Free Music Review: Perfection
Hit: 5 Stars

So much raw emotion and incomparable singing here.
Apparently Van sat in a glass booth alone and played acoustic while singing, and the one-off band just followed along. If so, it's even more impressive, but then again Richard Davis' unbelievable bass performance is so free and pure that it almost has to be improvised.
This is a song cycle that begs to be played over and over. Even the Vegas schmaltzy strings on Young Lovers somehow fit into the transcendant folk vibe. When Van gets down to it and sings his ass off (Beside You and Ballerina), I get the shivers, and have for decades now.
Whatever x-factor is, Astral Weeks is soaked in it and dripping forever.
One gets the feeling that Van was in the midst of some experiments here ("Slim Slow Slider, the horse you ride, is white as snow"; Madame George in general; the album as hymn to astral weeks in the mind?

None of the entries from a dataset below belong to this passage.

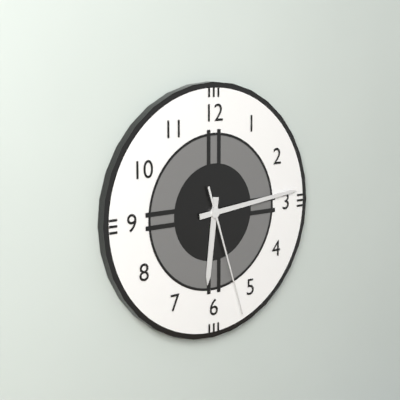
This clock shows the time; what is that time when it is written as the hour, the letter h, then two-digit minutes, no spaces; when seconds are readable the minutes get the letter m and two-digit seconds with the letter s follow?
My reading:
6h14m27s
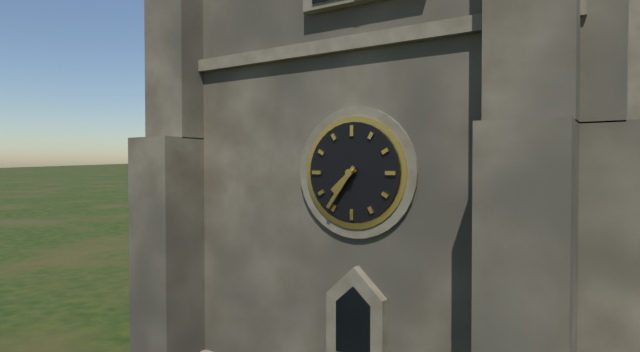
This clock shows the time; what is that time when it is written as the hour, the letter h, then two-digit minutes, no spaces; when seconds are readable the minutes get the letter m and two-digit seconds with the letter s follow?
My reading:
7h36
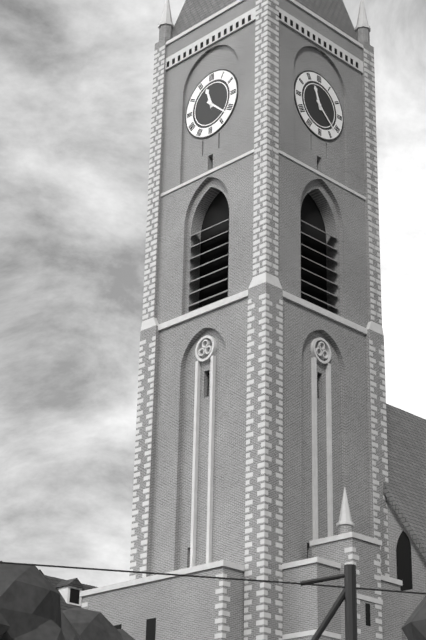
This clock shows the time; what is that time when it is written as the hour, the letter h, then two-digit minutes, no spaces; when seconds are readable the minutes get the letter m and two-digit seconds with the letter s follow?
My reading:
11h22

Many lyrics suggest it, and his wailing, unencumbered delivery indicates total release on various levels).
However he got there, he got there, and listening to this album all the way through will get you there too. Every time.

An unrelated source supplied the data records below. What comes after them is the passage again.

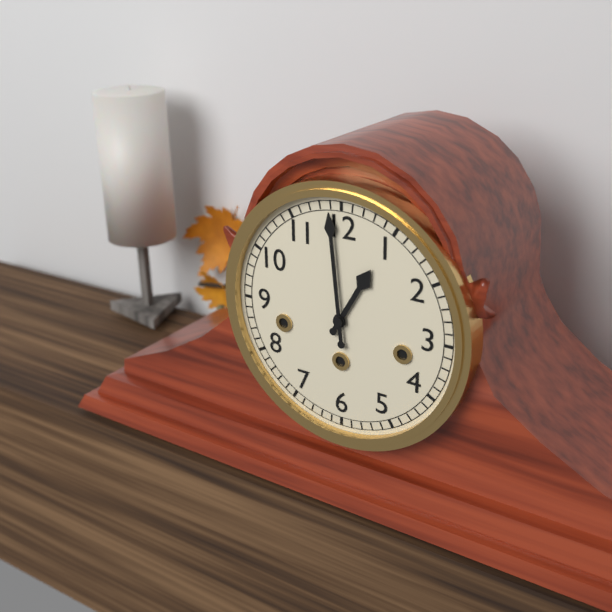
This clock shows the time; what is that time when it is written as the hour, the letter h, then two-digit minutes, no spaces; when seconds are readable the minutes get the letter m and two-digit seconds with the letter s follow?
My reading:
12h59
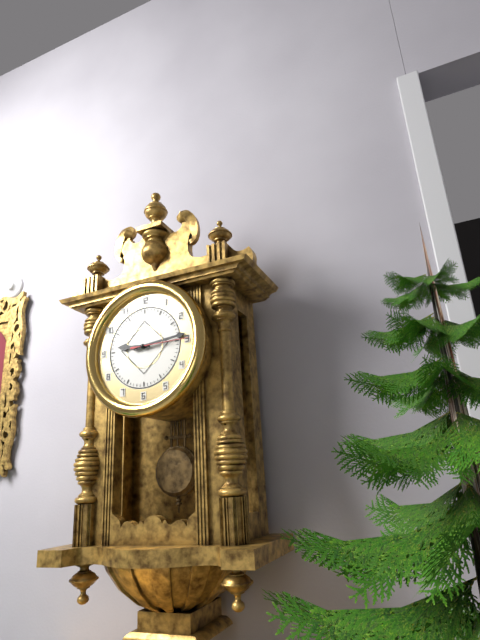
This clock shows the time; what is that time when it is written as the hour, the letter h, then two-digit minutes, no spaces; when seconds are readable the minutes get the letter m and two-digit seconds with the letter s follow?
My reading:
9h14m15s
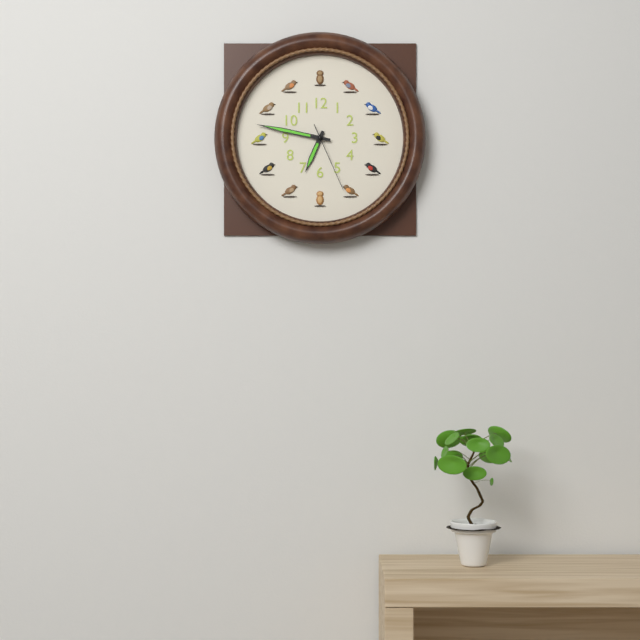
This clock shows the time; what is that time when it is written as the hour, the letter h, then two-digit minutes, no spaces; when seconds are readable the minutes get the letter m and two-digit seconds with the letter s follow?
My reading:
6h47m26s
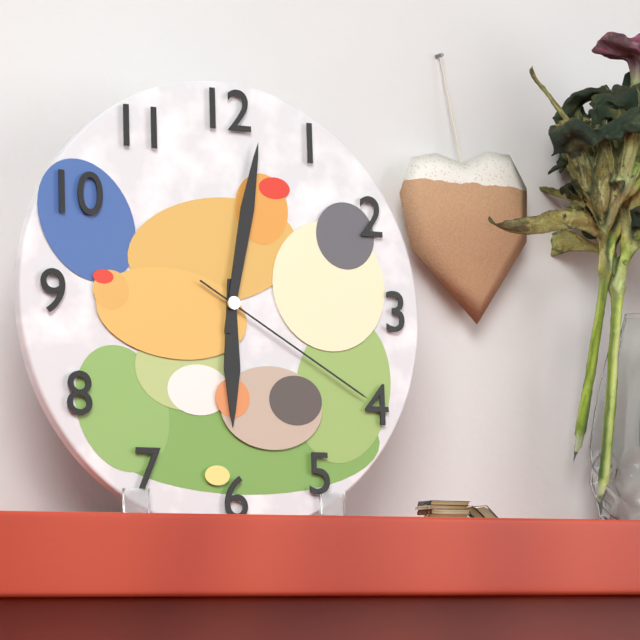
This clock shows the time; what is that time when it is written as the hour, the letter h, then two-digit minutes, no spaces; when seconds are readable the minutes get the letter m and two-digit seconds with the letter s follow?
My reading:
6h02m20s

AW and Moondance are his peaks, but whereas Moondance is a perfect pop record, this is a brand of soul that is uniquely Van's own, neither perfect nor needing to be. No one has ever recorded an album quite like Astral Weeks.

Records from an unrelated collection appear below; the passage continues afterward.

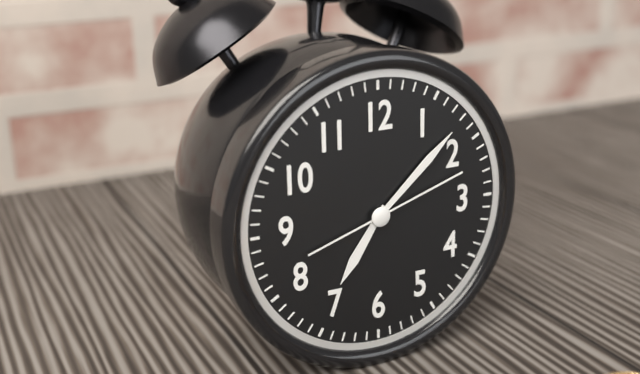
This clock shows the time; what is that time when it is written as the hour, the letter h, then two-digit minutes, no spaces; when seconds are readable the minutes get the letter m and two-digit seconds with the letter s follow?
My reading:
7h08m12s
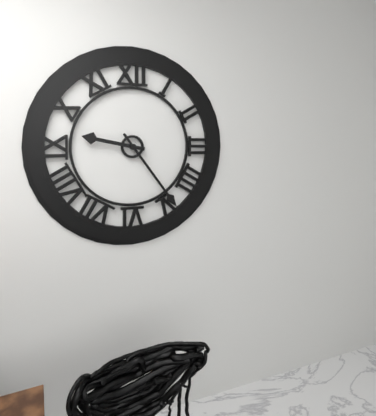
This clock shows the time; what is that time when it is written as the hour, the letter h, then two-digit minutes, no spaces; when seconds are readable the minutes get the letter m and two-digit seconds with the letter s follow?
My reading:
9h24
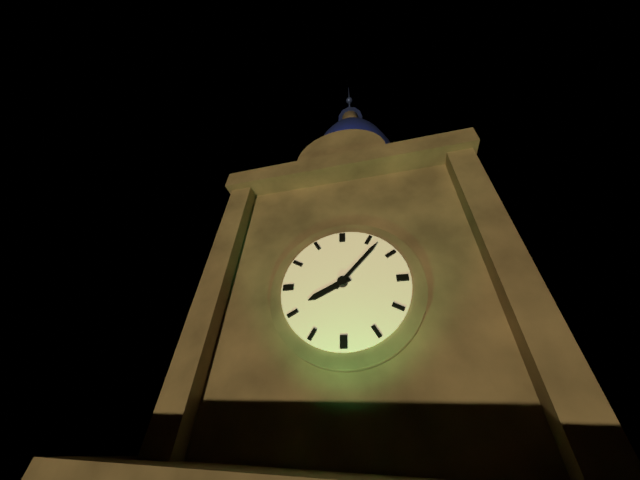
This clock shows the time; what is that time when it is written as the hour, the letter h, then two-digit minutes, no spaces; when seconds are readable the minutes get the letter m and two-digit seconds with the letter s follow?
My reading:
8h07
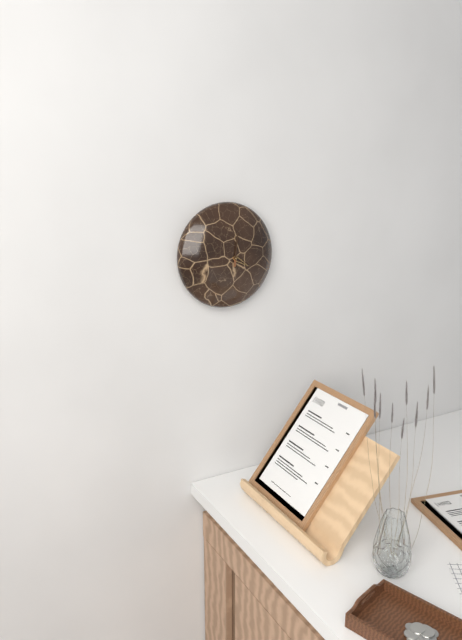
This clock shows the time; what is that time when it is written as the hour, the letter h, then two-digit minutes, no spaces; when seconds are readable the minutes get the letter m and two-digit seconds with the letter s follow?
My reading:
4h01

Van made it to the top of the mountain a number of times, but this is as high as Van, or most any singer, ever got.

Free Music Review: Best Van album
Hit: 5 Stars

PERFECTION!.... I used to sit back in a rocking chair and meditate to this album. It is still the best, but I love almost all of his music. Moondance hooked me but this album made me collect every van cd I could find. I love his music, even albums I did not like at first I listen to again and hear new things. Seeing him in The Last Waltz is the ultimate! Van is the Man, the Belfast Cowboy, his voice is an instrument unto itself. Moondance is stll my all time favorite song but this album is the best.